Metadata-Version: 2.4
Name: ai-agents-metrics
Version: 0.1.0
Summary: CLI for tracking AI agent task metrics: token cost, retry pressure, and outcome quality.
License-Expression: Apache-2.0
Requires-Python: >=3.11
Description-Content-Type: text/markdown
License-File: LICENSE
Provides-Extra: dev
Requires-Dist: ruff; extra == "dev"
Requires-Dist: mypy; extra == "dev"
Requires-Dist: pytest; extra == "dev"
Requires-Dist: coverage[toml]; extra == "dev"
Dynamic: license-file

# ai-agents-metrics — track AI agent token cost and retry pressure

[![CI](https://github.com/sg4tech/ai-agents-metrics/actions/workflows/ci.yml/badge.svg)](https://github.com/sg4tech/ai-agents-metrics/actions/workflows/ci.yml)
[![PyPI](https://img.shields.io/pypi/v/ai-agents-metrics)](https://pypi.org/project/ai-agents-metrics/)
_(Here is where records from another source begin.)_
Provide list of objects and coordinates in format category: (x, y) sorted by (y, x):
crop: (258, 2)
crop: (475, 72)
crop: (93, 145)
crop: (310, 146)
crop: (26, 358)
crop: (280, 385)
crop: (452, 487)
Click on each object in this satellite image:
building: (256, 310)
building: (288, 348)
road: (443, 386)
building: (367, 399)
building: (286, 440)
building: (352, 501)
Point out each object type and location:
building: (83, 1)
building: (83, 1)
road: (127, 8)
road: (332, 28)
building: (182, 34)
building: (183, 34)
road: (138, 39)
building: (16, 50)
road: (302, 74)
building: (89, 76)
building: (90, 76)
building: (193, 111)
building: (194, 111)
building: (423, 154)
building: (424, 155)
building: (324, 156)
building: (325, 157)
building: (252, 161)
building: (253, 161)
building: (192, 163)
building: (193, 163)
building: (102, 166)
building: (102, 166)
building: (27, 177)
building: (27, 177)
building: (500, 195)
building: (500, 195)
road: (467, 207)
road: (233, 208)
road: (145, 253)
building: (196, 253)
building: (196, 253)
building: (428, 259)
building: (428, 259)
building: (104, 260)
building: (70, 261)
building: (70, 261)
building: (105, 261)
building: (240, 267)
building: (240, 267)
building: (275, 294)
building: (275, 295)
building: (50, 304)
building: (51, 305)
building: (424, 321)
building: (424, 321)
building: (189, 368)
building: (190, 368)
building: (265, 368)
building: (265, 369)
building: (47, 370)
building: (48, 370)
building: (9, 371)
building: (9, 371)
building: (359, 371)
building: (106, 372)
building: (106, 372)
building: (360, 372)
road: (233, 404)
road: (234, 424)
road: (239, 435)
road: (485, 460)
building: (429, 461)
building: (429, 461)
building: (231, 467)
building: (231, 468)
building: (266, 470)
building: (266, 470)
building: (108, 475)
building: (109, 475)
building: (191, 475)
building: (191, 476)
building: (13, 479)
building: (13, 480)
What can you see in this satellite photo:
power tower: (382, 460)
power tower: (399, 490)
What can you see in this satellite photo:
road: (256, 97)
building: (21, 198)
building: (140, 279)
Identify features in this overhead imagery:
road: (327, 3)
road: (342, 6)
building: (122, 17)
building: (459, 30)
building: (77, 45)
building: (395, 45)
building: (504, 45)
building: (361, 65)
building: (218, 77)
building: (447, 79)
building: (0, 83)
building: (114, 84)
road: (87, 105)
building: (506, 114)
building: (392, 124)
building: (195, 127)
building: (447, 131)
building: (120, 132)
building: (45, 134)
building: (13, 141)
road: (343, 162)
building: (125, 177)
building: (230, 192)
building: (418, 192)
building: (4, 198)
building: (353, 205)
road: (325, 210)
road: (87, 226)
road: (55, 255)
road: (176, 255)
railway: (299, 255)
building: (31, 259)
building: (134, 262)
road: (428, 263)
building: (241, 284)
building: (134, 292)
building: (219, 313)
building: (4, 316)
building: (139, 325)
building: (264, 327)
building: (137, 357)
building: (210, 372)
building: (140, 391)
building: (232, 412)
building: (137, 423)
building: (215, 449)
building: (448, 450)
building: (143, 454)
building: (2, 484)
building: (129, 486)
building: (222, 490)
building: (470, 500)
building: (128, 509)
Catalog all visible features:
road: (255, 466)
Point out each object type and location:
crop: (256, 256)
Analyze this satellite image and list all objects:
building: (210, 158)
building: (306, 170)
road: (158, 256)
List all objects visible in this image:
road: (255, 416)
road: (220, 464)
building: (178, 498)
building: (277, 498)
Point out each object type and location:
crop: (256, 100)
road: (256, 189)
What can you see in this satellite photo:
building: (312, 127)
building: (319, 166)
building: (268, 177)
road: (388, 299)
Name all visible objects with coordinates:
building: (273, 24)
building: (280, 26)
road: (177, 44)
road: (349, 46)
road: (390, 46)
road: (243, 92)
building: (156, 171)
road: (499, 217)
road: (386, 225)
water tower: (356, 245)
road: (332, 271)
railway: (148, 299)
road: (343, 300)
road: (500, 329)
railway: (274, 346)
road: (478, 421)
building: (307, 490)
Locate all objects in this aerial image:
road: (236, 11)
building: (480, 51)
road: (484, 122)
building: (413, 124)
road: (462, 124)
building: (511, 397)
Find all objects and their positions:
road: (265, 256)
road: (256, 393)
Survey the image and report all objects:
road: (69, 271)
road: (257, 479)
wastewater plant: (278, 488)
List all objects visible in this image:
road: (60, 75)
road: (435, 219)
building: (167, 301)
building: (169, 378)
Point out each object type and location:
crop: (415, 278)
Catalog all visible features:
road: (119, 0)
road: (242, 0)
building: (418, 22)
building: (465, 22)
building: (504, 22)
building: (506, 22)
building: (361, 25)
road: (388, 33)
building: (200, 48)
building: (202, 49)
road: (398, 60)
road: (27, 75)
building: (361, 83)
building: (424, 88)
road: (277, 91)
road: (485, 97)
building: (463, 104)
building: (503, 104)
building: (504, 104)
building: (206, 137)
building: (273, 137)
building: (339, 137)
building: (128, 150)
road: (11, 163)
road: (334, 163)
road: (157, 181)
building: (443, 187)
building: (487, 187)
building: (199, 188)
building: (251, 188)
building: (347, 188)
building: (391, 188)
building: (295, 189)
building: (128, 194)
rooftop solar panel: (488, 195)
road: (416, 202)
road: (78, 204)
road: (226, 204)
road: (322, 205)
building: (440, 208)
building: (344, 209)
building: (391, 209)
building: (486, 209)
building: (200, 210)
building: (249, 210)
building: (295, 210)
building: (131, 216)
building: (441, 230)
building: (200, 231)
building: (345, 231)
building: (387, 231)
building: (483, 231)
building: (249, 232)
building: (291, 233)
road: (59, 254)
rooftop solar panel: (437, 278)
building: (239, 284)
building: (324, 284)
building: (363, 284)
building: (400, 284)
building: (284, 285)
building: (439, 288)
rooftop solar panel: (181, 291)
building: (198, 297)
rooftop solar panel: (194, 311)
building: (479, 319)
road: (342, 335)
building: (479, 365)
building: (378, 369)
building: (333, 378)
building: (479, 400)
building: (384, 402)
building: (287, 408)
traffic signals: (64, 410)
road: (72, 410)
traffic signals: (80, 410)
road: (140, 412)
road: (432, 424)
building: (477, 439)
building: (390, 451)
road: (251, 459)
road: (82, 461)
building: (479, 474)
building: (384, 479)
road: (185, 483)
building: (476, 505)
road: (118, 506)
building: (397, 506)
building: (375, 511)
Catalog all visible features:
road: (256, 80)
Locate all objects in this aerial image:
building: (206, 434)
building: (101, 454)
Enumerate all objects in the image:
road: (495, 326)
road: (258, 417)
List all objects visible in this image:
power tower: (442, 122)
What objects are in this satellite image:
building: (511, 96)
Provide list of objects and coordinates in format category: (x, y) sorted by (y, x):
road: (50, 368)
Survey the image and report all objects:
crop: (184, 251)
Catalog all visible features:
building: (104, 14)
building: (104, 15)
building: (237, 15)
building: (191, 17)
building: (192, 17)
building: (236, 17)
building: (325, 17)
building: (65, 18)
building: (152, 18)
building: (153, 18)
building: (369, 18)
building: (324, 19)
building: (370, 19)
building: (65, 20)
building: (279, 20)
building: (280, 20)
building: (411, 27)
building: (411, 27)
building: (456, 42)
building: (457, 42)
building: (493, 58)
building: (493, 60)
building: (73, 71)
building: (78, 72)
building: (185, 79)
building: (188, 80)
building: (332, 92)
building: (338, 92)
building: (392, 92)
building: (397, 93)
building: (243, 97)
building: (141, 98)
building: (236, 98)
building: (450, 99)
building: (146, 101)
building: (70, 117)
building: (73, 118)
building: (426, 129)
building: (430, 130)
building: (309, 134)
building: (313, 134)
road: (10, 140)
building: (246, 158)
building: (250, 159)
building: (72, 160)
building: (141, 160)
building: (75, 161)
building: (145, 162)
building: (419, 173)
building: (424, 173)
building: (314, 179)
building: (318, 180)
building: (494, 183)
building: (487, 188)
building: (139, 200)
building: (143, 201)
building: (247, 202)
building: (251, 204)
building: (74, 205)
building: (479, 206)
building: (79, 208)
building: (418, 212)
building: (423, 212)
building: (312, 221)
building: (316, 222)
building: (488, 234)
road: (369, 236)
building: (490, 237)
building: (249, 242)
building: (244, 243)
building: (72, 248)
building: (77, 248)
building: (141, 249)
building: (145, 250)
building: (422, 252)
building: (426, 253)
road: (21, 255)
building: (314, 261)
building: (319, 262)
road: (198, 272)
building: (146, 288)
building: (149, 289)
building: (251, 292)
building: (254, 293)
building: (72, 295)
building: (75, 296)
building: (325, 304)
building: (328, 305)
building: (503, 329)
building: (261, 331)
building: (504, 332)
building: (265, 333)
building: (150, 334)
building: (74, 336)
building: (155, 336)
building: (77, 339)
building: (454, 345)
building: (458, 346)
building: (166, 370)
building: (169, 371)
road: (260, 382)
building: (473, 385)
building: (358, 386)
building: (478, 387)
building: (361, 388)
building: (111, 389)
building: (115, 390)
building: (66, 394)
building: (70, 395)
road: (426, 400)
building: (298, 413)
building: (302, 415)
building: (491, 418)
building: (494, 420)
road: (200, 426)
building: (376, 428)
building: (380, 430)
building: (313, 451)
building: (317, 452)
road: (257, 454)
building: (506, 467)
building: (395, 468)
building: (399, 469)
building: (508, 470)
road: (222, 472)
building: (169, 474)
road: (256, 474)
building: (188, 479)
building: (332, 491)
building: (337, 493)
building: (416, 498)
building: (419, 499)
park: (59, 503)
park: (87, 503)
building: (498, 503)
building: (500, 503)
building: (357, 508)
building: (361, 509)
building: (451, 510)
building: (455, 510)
**Measure the real cost and effectiveness of AI-assisted engineering work.**

`ai-agents-metrics` is a local CLI tool that records goals, attempts, token spend, and retry patterns for every AI coding session — so you can see which workflows are productive and which are burning tokens on rework.

## Why

AI coding agents (Claude Code, Codex, and similar) generate real costs and vary widely in effectiveness. Common questions without this tool:

- *"How much did my Claude Code session cost?"*
- *"How do I track AI agent retries across tasks?"*
- *"What is my token spend per task?"*
- *"Did this workflow change actually improve anything?"*
- *"Which model is more cost-effective for my work?"*

`ai-agents-metrics` gives you a lightweight, local ledger to answer all of these from real data.

## When to use this

- You use Claude Code, Codex, or another AI coding agent and want to know what each task actually cost
- You suspect certain types of tasks require too many correction passes and want the numbers to confirm it
- You changed a prompt strategy or workflow and want to verify it improved outcome quality or reduced cost
- You run AI agents as part of a paid engineering workflow and need to track whether AI cost is eating into project margins
- You want an AI agent to analyze your workflow history and recommend what to change next

## What It Tracks

- **Goals and attempts** — what you asked the agent to do, how many tries it took
- **Token cost** — input, output, and cached-input tokens per session, mapped to USD
- **Retry pressure** — how often attempts fail or require correction
- **Model usage** — which model ran each session and what it cost
- **History analysis** — parse conversation transcripts to reconstruct past sessions

## Example output

```
$ ai-agents-metrics show

Codex Metrics Summary

Operational summary:
Closed goals:                    8
Successes:                       8
Fails:                           0
Total attempts:                  8
Success Rate:                    100.00%
Attempts per Closed Goal:        1.00

Known total cost (USD):          9.27
Known total tokens:              26,337,605
  input:                         260
  cached:                        26,088,225
  output:                        44,883

Known Cost per Success (USD):    1.32
Known Cost per Success (Tokens): 3,762,515

Model coverage: 7/8 closed goals with an unambiguous model
By model:
  claude-sonnet-4-6: 7 closed, 7 successes, 0 fails

Closed entries:     8
Entry successes:    8
Entry fails:        0
Entry Success Rate: 100.00%
```

## Install

```bash
python -m pip install -e .
```

Or install the standalone binary:

```bash
make package-standalone
./dist/standalone/codex-metrics install-self
```

## Quick Start

Bootstrap a project:

```bash
ai-agents-metrics bootstrap
```

Start tracking a goal:

```bash
ai-agents-metrics start-task --title "implement login endpoint" --task-type product
```

Record another attempt if the agent needed a correction:

```bash
ai-agents-metrics continue-task --task-id 2026-04-08-001 --failure-reason wrong_scope
```

Close it when done:

```bash
ai-agents-metrics finish-task --task-id 2026-04-08-001 --outcome success --result-fit exact_fit
```

Show current metrics:

```bash
ai-agents-metrics show
```

## Verify Your Install

```bash
make verify
```

Runs lint, security scan, typecheck, tests, and the public boundary check.

## Public Boundary

This repository contains the public-safe core only. Private retrospectives, internal audits, and local metrics history are kept in a separate private overlay. The boundary is enforced automatically:

```bash
make verify-public-boundary
```

## Repository

[github.com/sg4tech/codex-metrics-public](https://github.com/sg4tech/codex-metrics-public)

## Contributing

Read [CONTRIBUTING.md](CONTRIBUTING.md). In short: keep changes public-safe, run `make verify`, include tests for behavior changes.

## Security

See [SECURITY.md](SECURITY.md) for how to report potential private-data leaks or security issues.

## Changelog

Notable public changes are tracked in [CHANGELOG.md](CHANGELOG.md).